BIP Proposal for 64-byte Elliptic Curve Schnorr Signatures

One of the core components of Bitcoin is the Digital signature algorithms, it is used in making public keys out of private keys, signing transactions and in multisig transactions. Bitcoin so far has been using Elliptic Curve Digital Signature Algorithm ECDSA, for the past few months developers in the Bitcoin community have been talking about changing this algorithm into another one called Schnorr Signatures.

Schnorr is another signing algorithm that bring multiple benefits to the table. A new BIP was recently submitted by Peter Wuille about the changes that should happen in the future to Bitcoin’s signing algorithm with all the bells and whistles it should bring. The security of Schnorr is easily provable given a certain assumption, this is not the case for ECDSA.

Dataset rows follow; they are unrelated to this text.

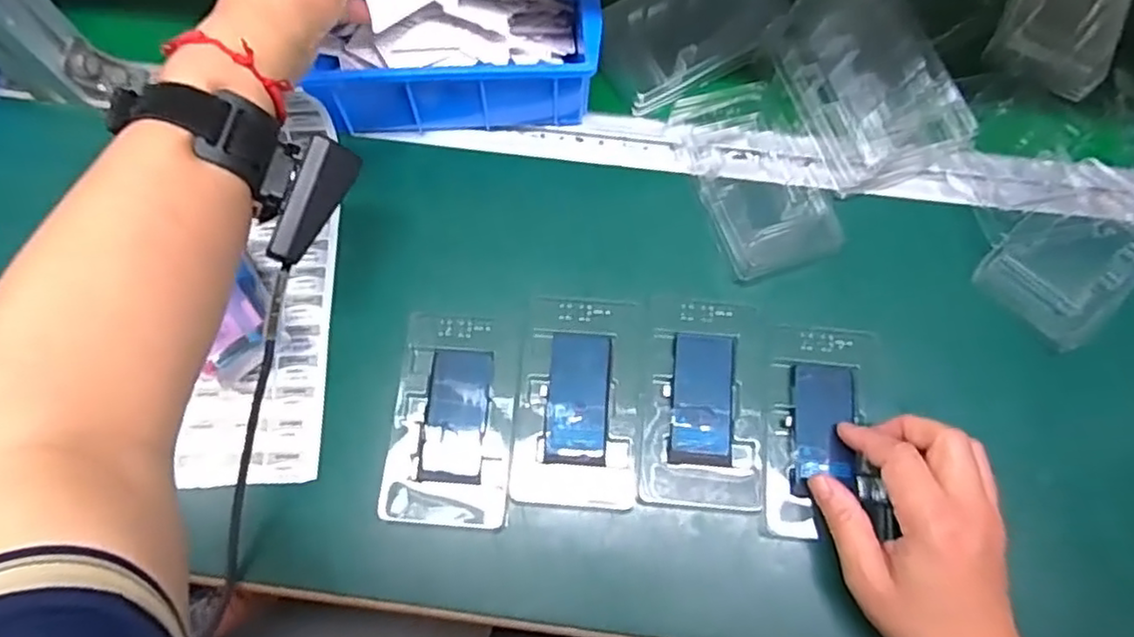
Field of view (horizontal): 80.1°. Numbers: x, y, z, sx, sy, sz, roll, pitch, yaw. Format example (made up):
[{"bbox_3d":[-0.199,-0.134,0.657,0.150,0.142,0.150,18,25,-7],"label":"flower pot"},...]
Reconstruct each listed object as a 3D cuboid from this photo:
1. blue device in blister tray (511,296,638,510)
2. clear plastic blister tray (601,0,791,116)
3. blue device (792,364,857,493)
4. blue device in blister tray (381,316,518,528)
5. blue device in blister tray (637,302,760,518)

Schnorr is Linear, meaning multiple parties have the option to collaborate to produce a signature that represents the sum of their public keys, this is a building block in a lot of high level applications, most notably one called MuSig. MuSig allows several participants to produce a single public key that they all signed for, allowing for much more private and efficient Multisig payments that appear to other nodes as they are an ordinary transaction.

Thanks to Schnorr, this can be used for both n-of-n and k-of-n multisig transactions. Schnorr is also used for batch validation, ECSDA is made in a way that batching transactions provides no extra efficiency than individually processing them while on the other hand Schnorr provides a logarithmic increase in ratio which gives a time complexity of O(N/log(N)) instead of the O(N) complexity provided by ECDSA.

Some of the other applications enabled by Schnorr is Blind and Adaptor Signatures. Blind signatures are a way to request a signature from a party without the party knowing what they are signing. This is used in something called Partially Blind Atomic Swaps in which an untrusted escrow can be used to facilitate a transaction between two parties without knowing which output is going to which party.

Adaptor Signatures can be produced by a signer by offsetting his public nonce with a point T = tG but leaving his private nonce untouched, this means a correct signature can be obtained by getting the Adaptor Signature and then offsetting it by t, meaning that t is now a learned parameter, which can be used to make atomic swaps or general payment channels that is guaranteed by the signature itself, rather than the Bitcoin Script. Adaptor signatures have multiple benefits like improved privacy and efficiency, allowing long transaction chains to become atomic and re purposing outputs for different applications without blockchain recourse.

Providing some major benefits in privacy and efficiency, Schnorr can be a major upgrade for Bitcoin, specially in the MultiSig and Atomic swaps department, we’ll be watching the BIP for more news!